Anjuli follows a strict hierarchy: get payroll, onboarding, and offboarding processes bulletproof before attempting culture initiatives. She uses Herzberg's two-factor theory - hygiene factors (salary accuracy, basic systems) must work flawlessly before motivational factors (culture, engagement) can take effect. Companies that skip this foundation find their culture initiatives failing because employees can't trust basic operations. "If your salary is wrong every month, you don't care how good the culture is."
Early-stage companies often create compensation inconsistencies that directly contradict their stated values. Anjuli implements structured salary bands and bonus frameworks from day one to prevent competitive internal dynamics. She tracks how compensation decisions impact behavior - if bonuses pit employees against each other, collaboration suffers regardless of cultural messaging. This systematic approach prevents the common scenario where companies reach 300+ employees and discover their compensation structure has created an unintended culture.
Rather than generic performance reviews, Anjuli creates systems where performance criteria directly reflect company values and desired behaviors. She implements regular dialogue frameworks where progression depends on demonstrating cultural fit alongside technical skills. This ensures that promotions and raises reinforce the culture rather than rewarding behavior that contradicts stated values. The result: employees feel safer because advancement criteria are consistent and transparent.
Instead of demanding "a seat at the table," Anjuli earns influence by bringing data-driven insights to leadership decisions. When leaders want to terminate someone on their last probation day, she provides cultural impact analysis and alternative approaches rather than just saying "no." She offers frameworks for expectation management and structured feedback processes that achieve business goals while maintaining cultural integrity. This consultative approach transforms HR from order-taker to strategic partner.

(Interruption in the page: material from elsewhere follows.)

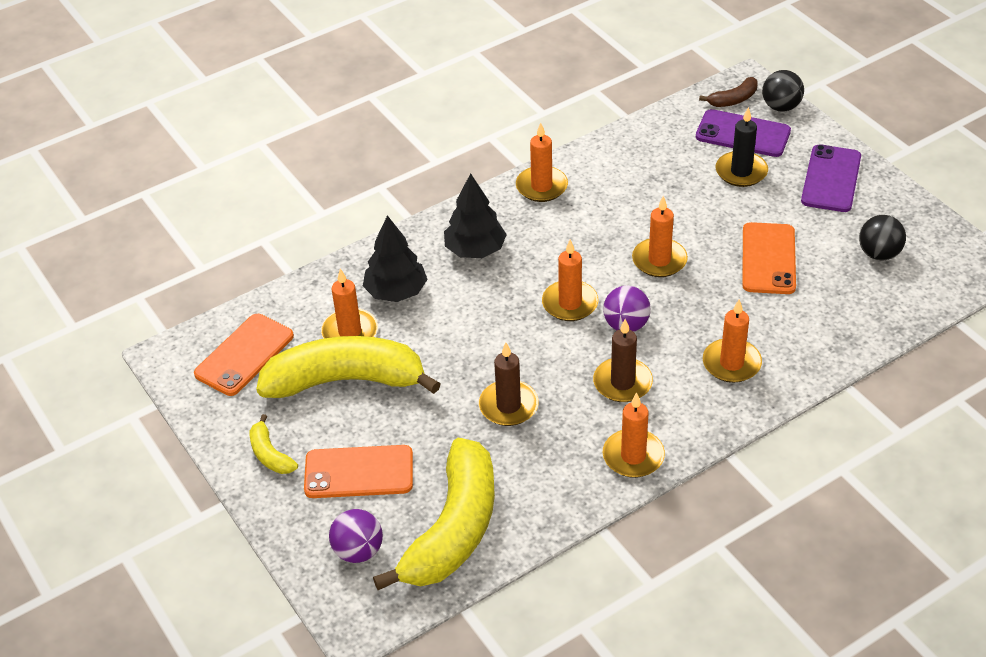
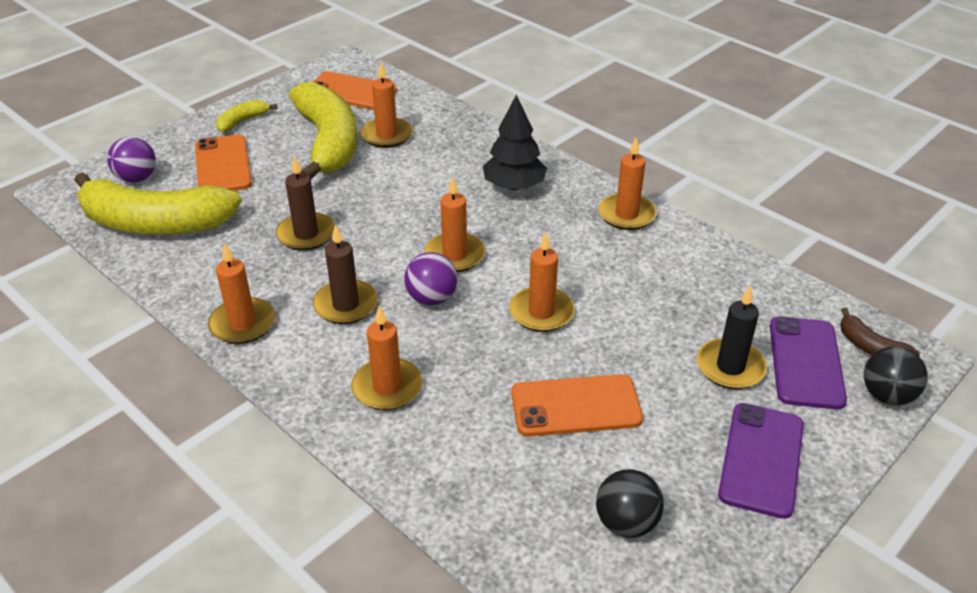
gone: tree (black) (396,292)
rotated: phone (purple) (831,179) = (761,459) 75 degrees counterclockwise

Anjuli requires cultural impact analysis for major people decisions - terminations, promotions, policy changes. She helps leaders understand how their choices will affect team psychology and company culture. For example, firing someone at 7:30 PM on their last probation day without prior feedback creates fear among remaining employees. By providing alternative approaches and explaining cultural consequences, she guides leaders toward decisions that achieve business objectives while strengthening rather than damaging culture.
Anjuli advocates for aggressive automation of routine HR tasks to free up time for strategic culture work. She implements HR systems that automate birthday reminders, probation tracking, and payroll processes, then reinvests that time in performance management design and cultural initiatives. The key is evaluating every HR task for value-add potential - automate what doesn't require human judgment, systematize what does. This approach allows small HR teams to punch above their weight in cultural impact.
Anjuli builds promotion frameworks that make advancement criteria visible and measurable. Instead of subjective manager decisions, she creates structured evaluation processes that assess both performance and cultural contributions. This transparency reduces bias in promotion decisions and helps employees understand exactly what's required for advancement. The system includes regular check-ins and clear behavioral expectations that tie directly to company values.
In this episode of Heart of the Brand, host Diana Alexandrovna interviews Anjuli Mauer, CEO & Founder at People Pace. Anjuli reveals how scaling companies unknowingly destroy their culture through inconsistent compensation decisions and misaligned performance systems – and how to fix it before it’s too late. After building HR departments at multiple Berlin startups including Flaconi, she discovered that most culture problems stem from operational failures, not values misalignment. Her approach prioritizes getting foundational processes right before layering on cultural initiatives, helping companies avoid the costly mistake of trying to fix culture after scaling without proper systems.